Putting Out
Voter Guides in
Zelienople, PA
By Carl Davidson
Last weekend a handful of us decided to take our message about the war and the election to Zelienople, PA, figuring if we could do it there, we could do it anywhere.
Zelienople, or 'Zelie' as it's affectionately called around here, is one of those hundreds of 'little towns that time forgot' scattered across Pennsylvania. It's tucked away in the rolling hills and hollows bordering Beaver and Butler counties in the Western part of the state on the Connoquenessing Creek. (Say that fast and properly, and you're better than me, and I grew up here!) Population is 4000 or so, mostly working class and 98 percent white. Once rich in iron ore, the businesses now mainly service local farms.
This month all these places are in the national media spotlight as battleground areas in the upcoming Pennsylvania primary April 22.
But Zelie also has a gourmet coffee house called Beechers that serves as a public square, and they invited my brother, Howard Davidson, and his Pittsburgh Songwriters Circle, to perform.
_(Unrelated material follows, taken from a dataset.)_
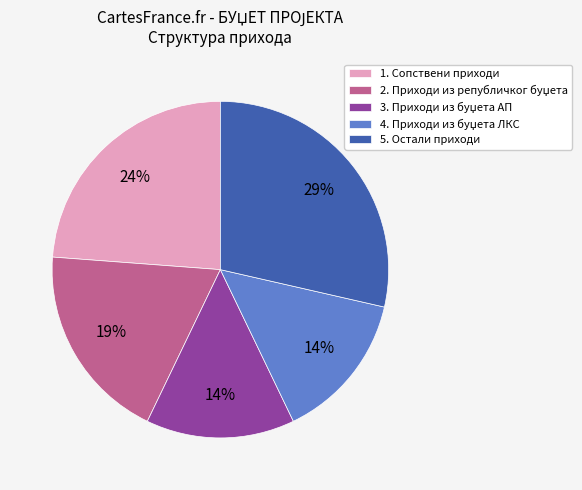

What percentage is the 1. Сопствени приходи slice, to the nearest percent?

24%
They're a mixture of bluegrass and blues artists, and if you got any more grassroots, you'd be down there in the dirt with the grubs.
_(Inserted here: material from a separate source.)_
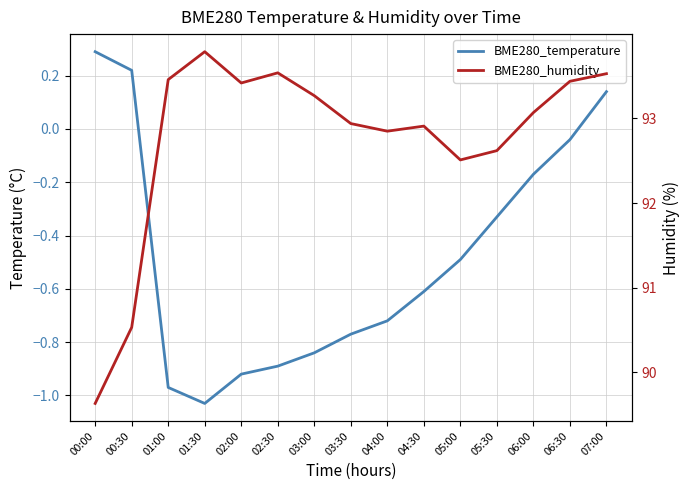

What is the difference between the second highest and second lowest values in the BME280_humidity series?

3.0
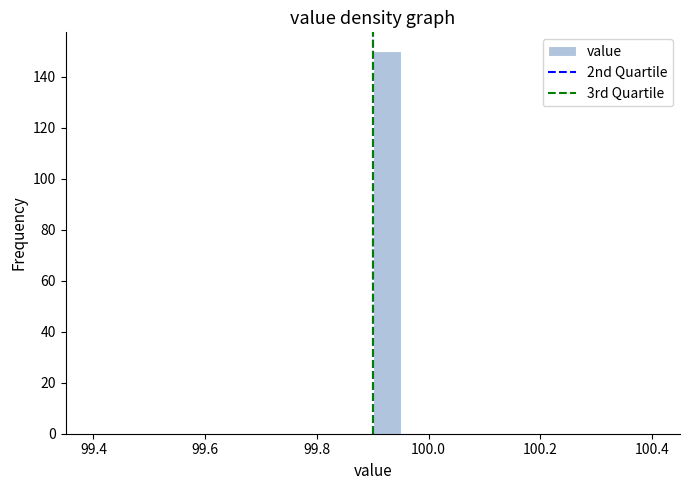

Around what value on the x-axis is the tallest bar? Give the approximate position of its centre, as read against the axis.

99.92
'Do an antiwar song to give me a hook, and I'll bring some leaflets, voter guides on the war,' I said to him when he invited me to go along. 'No problem, I always do an antiwar song anyway,' he replied.
We get there just as he comes on stage. The place is packed, about 50 people, greying boomers for the most part, but younger families with small children, too. It's standing room only on Friday night in Zelie.
'I'd like to welcome my family,' say Howard at the close of his self-introduction. That's my brother, the peacenik, back there with the stack of leaflets about Obama, all the other candidates and the war.' I wave my clipboard. Everyone smiles, one or two tables cheer.
In all the four acts in the Songwriters Circle, everyone does songs written by themselves, with content plucked from the local air people breathe here, with both their hopes and their troubles. He does a plaintive ballad, 'Bring Him Home,' from the viewpoint of a soldier's wife, followed by a livelier 'Where is Pete Seeger Now That We Need Him.' He ends with a song the circle gave him to write, as an assignment, about 'decisions.' 'Decisions, you know, like on election day. Don't forget my brother back there with his leaflets.'
Next up is the 'Lonesome No More' band doing a terrific bluegrass rag that reminds me of Country Joe and the Fish. A few people are leaving, so I work the door. Howard grabs a stack of our voter guides and works the room, and in five minutes, everyone has one and every table is reading them. He joins the band as their bass player, and I hear a fierce and poignant song about Northern Kentucky, not too far down the Ohio from here.
I get only favorable comments from people going out at the end. 'Thanks for bringing these Obama leaflets,' one lady says, taking some more. 'They're actually nonpartisan,' I explain. 'They simply rate all the candidates on the war, and he does rather well,' 'That's fine,' she relies, 'We'll spread them around here.'
By 10pm it's all over, as the sidewalks roll up early in Zelie. But we got our message out, and a good time was had by all. Now just to keep at it, over and over, every way we can, until we end this horrible war.